Pizer notes that under past administrations, the head of an agency can make a big difference, as they traditionally have “great latitude” over staffing decisions, which priorities are emphasized by the department, and how various laws are interpreted. For instance, the Attorney General often has great influence over the way that the Justice Department responds to issues involving LGBT rights.
“So, for example, the federal government has played an important role in enforcement actions when there’s been an anti-gay or anti-transgender hate crime under the Matthew Shepard and James Byrd Hate Crimes Act,” says Pizer. “The new administration might continue the practice of enforcing that law, but we don’t know.
“Likewise, the Department of Justice, under the leadership of the Attorney General, might make a priority of enforcing religious liberty rights, including when religious rights are used as a vehicle for discrimination, and might bring lawsuits aimed at expanding those rights to discriminate based on religion, as opposed to lawsuits based on equal treatment of LGBT people.”
It’s why many of Trump’s potential appointees should give LGBT people cause for concern. Should Ben Carson become Education Secretary, it’s highly unlikely — given his public statements during the campaign and from earlier in his career — that he would support the rights of LGBT students.
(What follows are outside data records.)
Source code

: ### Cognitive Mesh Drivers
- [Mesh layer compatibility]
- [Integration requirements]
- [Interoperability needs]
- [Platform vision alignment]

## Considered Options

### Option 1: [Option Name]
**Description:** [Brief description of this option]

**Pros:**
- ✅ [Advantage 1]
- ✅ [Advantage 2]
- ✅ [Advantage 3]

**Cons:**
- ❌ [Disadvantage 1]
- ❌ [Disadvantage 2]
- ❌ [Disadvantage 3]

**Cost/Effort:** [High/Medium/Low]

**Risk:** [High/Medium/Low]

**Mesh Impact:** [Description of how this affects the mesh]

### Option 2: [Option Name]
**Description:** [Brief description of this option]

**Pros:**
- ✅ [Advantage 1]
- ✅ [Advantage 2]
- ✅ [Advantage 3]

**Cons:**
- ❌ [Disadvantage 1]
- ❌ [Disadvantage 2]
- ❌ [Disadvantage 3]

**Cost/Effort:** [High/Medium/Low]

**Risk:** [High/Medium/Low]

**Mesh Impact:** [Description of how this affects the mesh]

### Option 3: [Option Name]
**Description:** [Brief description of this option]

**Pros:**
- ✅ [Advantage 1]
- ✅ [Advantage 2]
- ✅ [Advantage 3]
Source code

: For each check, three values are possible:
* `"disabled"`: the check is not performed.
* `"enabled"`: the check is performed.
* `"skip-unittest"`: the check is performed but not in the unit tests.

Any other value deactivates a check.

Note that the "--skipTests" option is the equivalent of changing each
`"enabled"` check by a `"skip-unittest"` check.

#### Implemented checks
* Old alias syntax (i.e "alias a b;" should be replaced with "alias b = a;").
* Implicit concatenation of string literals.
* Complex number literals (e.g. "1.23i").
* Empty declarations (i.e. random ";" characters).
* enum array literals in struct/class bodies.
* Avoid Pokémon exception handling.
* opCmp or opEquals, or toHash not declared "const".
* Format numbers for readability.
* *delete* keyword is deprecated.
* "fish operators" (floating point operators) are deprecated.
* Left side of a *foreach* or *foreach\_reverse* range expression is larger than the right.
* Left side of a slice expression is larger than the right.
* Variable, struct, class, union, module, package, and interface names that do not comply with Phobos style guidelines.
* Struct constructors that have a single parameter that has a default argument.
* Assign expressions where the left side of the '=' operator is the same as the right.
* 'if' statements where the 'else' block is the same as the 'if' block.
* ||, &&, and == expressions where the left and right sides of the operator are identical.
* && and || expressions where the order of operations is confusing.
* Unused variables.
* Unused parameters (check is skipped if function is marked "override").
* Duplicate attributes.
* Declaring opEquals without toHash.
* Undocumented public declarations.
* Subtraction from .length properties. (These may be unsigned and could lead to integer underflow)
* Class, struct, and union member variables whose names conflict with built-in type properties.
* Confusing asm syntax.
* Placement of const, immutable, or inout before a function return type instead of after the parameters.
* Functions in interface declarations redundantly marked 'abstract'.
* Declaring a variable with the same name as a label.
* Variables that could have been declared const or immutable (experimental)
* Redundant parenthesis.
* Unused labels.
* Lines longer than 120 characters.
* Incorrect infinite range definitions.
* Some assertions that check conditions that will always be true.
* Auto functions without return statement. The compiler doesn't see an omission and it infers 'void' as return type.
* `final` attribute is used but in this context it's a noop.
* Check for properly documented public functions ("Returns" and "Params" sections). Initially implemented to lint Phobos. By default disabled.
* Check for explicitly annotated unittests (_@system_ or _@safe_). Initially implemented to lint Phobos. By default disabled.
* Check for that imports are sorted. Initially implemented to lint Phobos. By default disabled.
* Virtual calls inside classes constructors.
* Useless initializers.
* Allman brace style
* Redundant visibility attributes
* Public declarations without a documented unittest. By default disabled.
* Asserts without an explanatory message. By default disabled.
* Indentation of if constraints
“The Department of Education has been at the forefront of ensuring that transgender students are protected, that they’re able to go to school in a safe environment, that their gender identity is respected, that they’re treated with the dignity and care that every student deserves,” Stacy says. “The idea that someone like Ben Carson, with his retrograde views of sexual orientation and gender identity, would be in charge of that department is horrifying.”